1. Note that the constraint induction of Hayes & Wilson (2008), for example, only considers a finite set thereof and therefore there does exist some finite set for their approach. The same is probably true of approaches with constraint conjunction so long as there are some reasonable bounds.
2. Exactly how the analyst is supposed to use this comparison is a little unclear to me, but presumably one can eyeball it to determine if the typological fit is satisfactory or not.

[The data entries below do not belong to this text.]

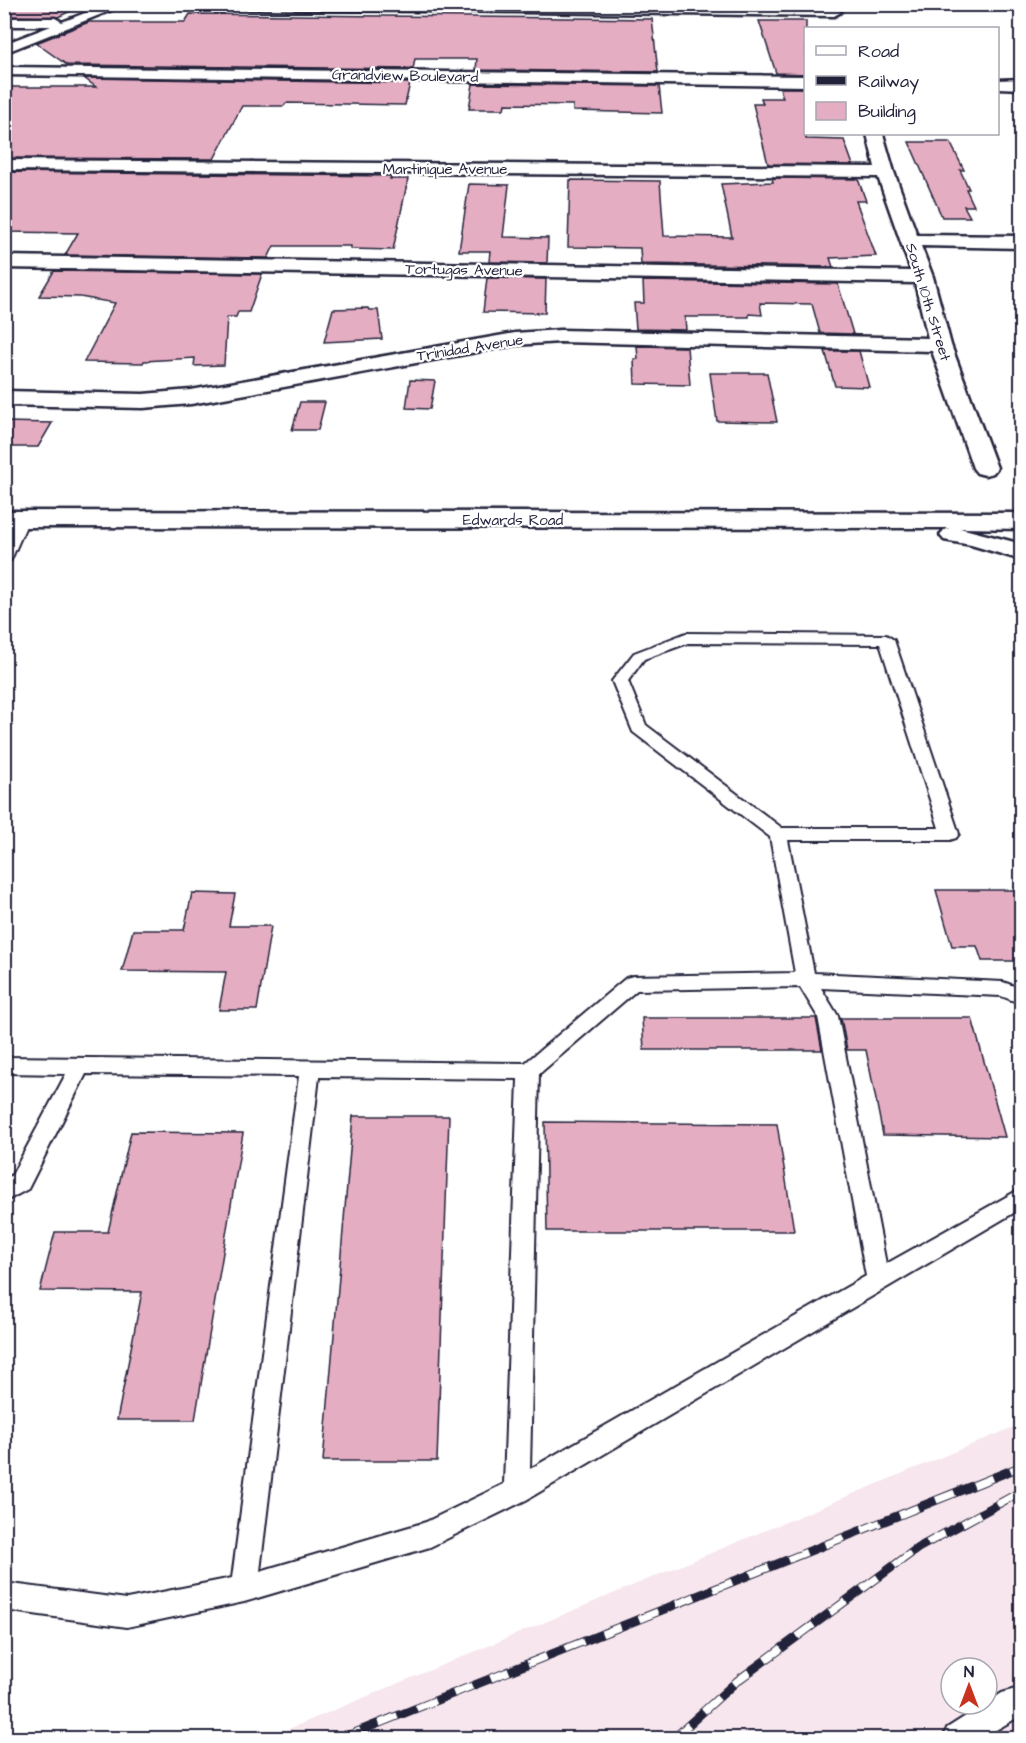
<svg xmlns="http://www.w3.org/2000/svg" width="1026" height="1743" viewBox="0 0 1026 1743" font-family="'Architects Daughter',sans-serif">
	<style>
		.built { fill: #f7e6ed; fill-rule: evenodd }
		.building { fill: #e5adc2; stroke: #22223b; stroke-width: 1.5 }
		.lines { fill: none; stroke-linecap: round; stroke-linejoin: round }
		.service-casing { stroke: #22223b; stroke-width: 4 }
		.minor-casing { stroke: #22223b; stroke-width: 5 }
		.secondary-casing { stroke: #22223b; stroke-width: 5 }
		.service { fill: #fff; fill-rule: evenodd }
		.minor { fill: #fff; fill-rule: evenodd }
		.secondary { fill: #fff; fill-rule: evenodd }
		.rail-casing { stroke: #22223b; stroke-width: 9 }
		.rail { stroke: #fff; stroke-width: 7; stroke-dasharray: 20; stroke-linecap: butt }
		.labels { text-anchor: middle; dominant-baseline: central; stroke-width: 4.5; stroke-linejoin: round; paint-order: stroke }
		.far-street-label { font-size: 15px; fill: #22223b; stroke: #fff }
	</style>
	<rect width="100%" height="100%" fill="#fff"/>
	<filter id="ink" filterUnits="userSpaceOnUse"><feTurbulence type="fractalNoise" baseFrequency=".0167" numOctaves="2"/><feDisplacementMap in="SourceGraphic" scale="12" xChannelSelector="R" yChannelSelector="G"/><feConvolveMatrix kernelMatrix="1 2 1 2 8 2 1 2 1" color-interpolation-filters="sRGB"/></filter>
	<g filter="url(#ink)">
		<!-- built -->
		<path class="built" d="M1021,1424V1738H267ZM951,1668H987V1704H951Z"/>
		<!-- building -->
		<g class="building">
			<path d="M4,5L77,6V8L58,17L4,16Z"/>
			<path d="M190,14L652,19L658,72L476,70L477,59H415L413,69L67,65L36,43L89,22H185Z"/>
			<path d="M759,21H806V74L776,73Z"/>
			<path d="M84,78L410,83L405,105L286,103L284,106H242L214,159L4,158V87H96Z"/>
			<path d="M473,84L659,86L662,113L573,111V105L505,104L504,109H469Z"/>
			<path d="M780,88H806V139L844,140L853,165L768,164L753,104H763L761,98H783Z"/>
			<path d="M909,142H950L964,170H960L969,189H966L974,206H964L970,217H942Z"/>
			<path d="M4,172L391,176L390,179H408L393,250L351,249V246H274L268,258L65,255L78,233L4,232Z"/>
			<path d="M772,178L858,179L866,201H856L876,256L830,258L833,267L641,264L640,248L568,247L570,180L660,181L664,236L732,237L721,184L773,182Z"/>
			<path d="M469,184L509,185L503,237L548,238L547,263L489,262L490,251H459Z"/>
			<path d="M54,271L262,274L249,312H238L236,317H227L224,365L194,366L195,358L144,361L143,363L84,362L115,303L80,297L39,296Z"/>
			<path d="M487,278L546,279L545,313L483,312Z"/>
			<path d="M643,281L838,284L853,334L820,333L812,304L760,303L762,315L749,314V317H685L686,330L636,329L634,303H644Z"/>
			<path d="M368,308L369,310H378L382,339L324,342L333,309Z"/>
			<path d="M637,346L687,347L690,385L635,384L634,359H638Z"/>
			<path d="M825,351H859L869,387L835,386Z"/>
			<path d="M710,373H767L777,422L717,421Z"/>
			<path d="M410,380L435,381L430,409L406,408Z"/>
			<path d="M300,402H325L318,430H292Z"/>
			<path d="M4,422L52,423L38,447H4Z"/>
			<path d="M936,890H1022V961H982L977,946H952Z"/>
			<path d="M192,893L235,894L229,926H271L257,1010H219L226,972L122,971L133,930H184Z"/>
			<path d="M642,1018H816L822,1050H644Z"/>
			<path d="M841,1018H972L1005,1137L883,1135L866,1050H847Z"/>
			<path d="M353,1116H449L437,1461H323Z"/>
			<path d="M545,1122L777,1124L794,1231H547Z"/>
			<path d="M131,1132L243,1133L195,1420H117L142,1292L40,1291L55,1232H108Z"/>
		</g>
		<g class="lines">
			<defs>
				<g id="service">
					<path d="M22,515L29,519L11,560L4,564C4,551 6,519 22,515Z"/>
					<path d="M686,633L886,635L894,640L959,834L956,838L950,840H788L814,973L1003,982L1022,989V1004L1001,996L821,988L838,1016L886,1264L1022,1188V1208L526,1500L430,1547L244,1602L127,1627L4,1610V1583L127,1599L232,1578L299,1076L86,1074L28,1189L4,1202V1181L12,1175L66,1074L4,1073V1057L525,1063L626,978L633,976L795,973L770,837L633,732L612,681L634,653ZM688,643L880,644L939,828H782L646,725L628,681L644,659ZM800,987L818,1017L866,1276L530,1469L539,1074L637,990ZM319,1077L518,1079L504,1484L426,1522L260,1571Z"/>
					<path d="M1022,1687V1715L982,1738H943L947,1728L1002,1693Z"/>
				</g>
				<g id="minor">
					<path d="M108,4H127L4,53V44L51,26H4V18H55L62,22Z"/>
					<path d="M184,4H555L834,8L841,12L834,16L190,8Z"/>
					<path d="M4,67L806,76V86L4,75Z"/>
					<path d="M1022,79V89L998,88V80Z"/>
					<path d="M867,134H883L894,172L917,235L1022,236V248L921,246L933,277L951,345L997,468L993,473L985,475L977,473L973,468L932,351L560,342L515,345L191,404L143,408L4,405V391L143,394L191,390L515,333L560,330L928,338L915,283L4,268V256L911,271L878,177L4,170V160L875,167Z"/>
				</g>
				<path id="secondary" d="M4,511L1022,513V529L960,528L1022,544V560L971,545L944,540L940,535L944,530L949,528L4,527Z"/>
			</defs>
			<!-- service casing -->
			<use href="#service" class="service-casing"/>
			<!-- minor casing -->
			<use href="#minor" class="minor-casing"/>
			<!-- secondary casing -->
			<use href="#secondary" class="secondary-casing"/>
			<!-- service -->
			<use href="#service" class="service"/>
			<!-- minor -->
			<use href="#minor" class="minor"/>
			<!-- secondary -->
			<use href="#secondary" class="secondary"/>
			<defs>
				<g id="rail">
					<path d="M342,1738L1022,1466"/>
					<path d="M674,1738L737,1681L918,1548L1022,1491"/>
				</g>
			</defs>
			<!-- rail casing -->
			<use href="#rail" class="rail-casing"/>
			<!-- rail -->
			<use href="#rail" class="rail"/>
		</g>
	</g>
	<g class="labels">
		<!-- far-street labels -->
		<g class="far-street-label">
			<text transform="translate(405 76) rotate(1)">Grandview Boulevard</text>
			<text x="445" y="169">Martinique Avenue</text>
			<text transform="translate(464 270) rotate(1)">Tortugas Avenue</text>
			<text transform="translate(928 302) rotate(73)">South 10th Street</text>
			<text transform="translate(470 348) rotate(-9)">Trinidad Avenue</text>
			<text x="513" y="520">Edwards Road</text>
		</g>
	</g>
	<!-- margin -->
	<rect width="1026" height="1743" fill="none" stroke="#fff" stroke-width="24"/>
	<rect x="12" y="12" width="1002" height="1719" fill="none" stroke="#22223b" stroke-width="2" filter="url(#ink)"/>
	<!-- legend -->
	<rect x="804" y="27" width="195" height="108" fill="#ffffff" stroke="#a7a7b1" stroke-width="1.5"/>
	<rect x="816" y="46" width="30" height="9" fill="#ffffff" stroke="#a7a7b1" stroke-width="1.5"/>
	<text x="858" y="57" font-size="18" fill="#22223b">Road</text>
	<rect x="816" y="76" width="30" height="9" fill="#22223b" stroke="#a7a7b1" stroke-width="1.5"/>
	<text x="858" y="87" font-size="18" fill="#22223b">Railway</text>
	<rect x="816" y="102" width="30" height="18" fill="#e5adc2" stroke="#a7a7b1" stroke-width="1.5"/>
	<text x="858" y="117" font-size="18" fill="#22223b">Building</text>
	<!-- north arrow -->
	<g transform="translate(969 1686)"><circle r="28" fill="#ffffff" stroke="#a7a7b1" stroke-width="1.5"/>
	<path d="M0-4.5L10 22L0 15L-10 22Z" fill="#c8321e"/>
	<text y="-9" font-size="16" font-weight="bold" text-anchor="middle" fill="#22223b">N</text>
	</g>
</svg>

3. As far as I can tell, he never explains this notation.
4. There is a tradition of using $\ll$ for OT constraint ranking but I’ll put it aside because $\lt$ is perfectly adequate and is the operator used in order theory.

References

Gallistel, C. Randy and King, A. P. 2009. Memory and the Computational Brain: Why Cognitive Science Will Transform Neuroscience. Wiley-Blackwell.
Hayes, B. and Wilson, C. 2008. A maximum entropy model of phonotactics and phonotactic learning. Linguistic Inquiry 39: 397-440.
Prince, A., and Smolensky, P. 1993. Optimality Theory: constraint interaction in generative grammar. Rutgers Center for Cognitive Science Technical Report TR-2.